**ACTIVITY**
In the account of Horace Greeley, where and on what date was he born?

**TEXT SEGMENT**
Heroes of Progress in America - Charles Morris

Horace Greeley,
the Premier of American Editors

The United States has been a nest of able editors, who have lifted the art of the journalist to so high a level that the American newspaper has no equal in the world in enterprise and picturesque presentation of news. There are many who have helped to make it what it is, America's greatest lever of progress. Beginning with Benjamin Franklin, editors of genius have been numerous. Lack of space prevents us from mentioning many who became famous in this field, and we must confine ourselves to Horace Greeley, the ablest and the most widely known of them all.

No one who saw Horace Greeley as a boy could have dreamed that this awkward and backward lad, with his tow-colored hair, his shabby and ill-fitting clothes, his piping and whining voice, could ever become a man of note. But his face bore the marks of intellect, and no one could talk with him long without discovering that he had an alert and intelligent mind, amply supplied with facts, for he had read every book upon which be could lay his hands and had a memory which retained all of value that came into it. He was a thinker, too, that was evident; not alone a man of facts, but of original opinions as well. Such was the boy who was destined to make himself the most famous figure in American journalism.

Horace Greeley was born at Amherst, New Hampshire, February 3, 1811. His father was a poor farmer, who moved to Vermont in 1821, and in 1830 to a farm of wild, new-cleared land in western Pennsylvania, building a log-cabin there, but finding it so hard to make a living that Horace felt obliged to set out and shift for himself.

**SUPPLIED DATA**
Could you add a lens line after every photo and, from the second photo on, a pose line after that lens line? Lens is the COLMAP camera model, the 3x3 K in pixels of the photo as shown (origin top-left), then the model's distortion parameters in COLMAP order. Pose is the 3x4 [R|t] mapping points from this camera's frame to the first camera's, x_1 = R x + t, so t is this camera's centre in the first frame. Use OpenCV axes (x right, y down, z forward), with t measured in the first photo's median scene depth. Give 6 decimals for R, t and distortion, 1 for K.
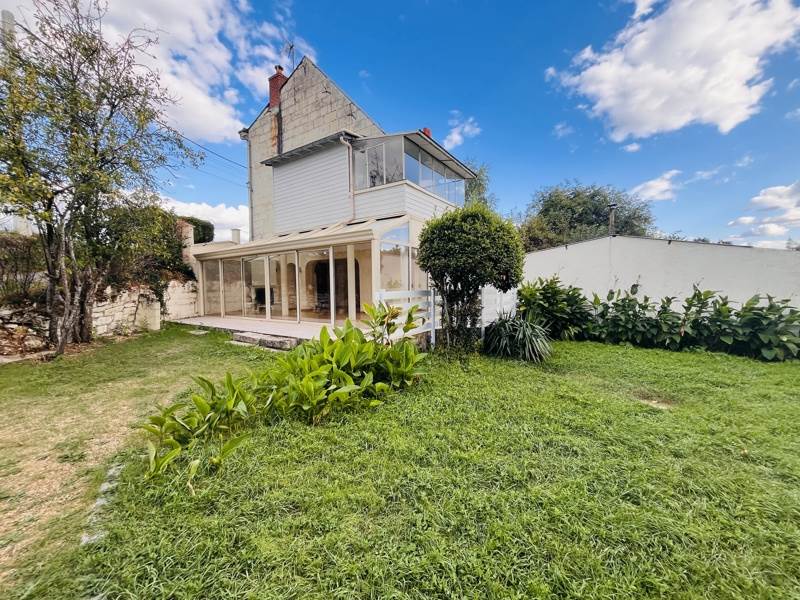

**RESULT**
He was born at Amherst, New Hampshire, on February 3, 1811.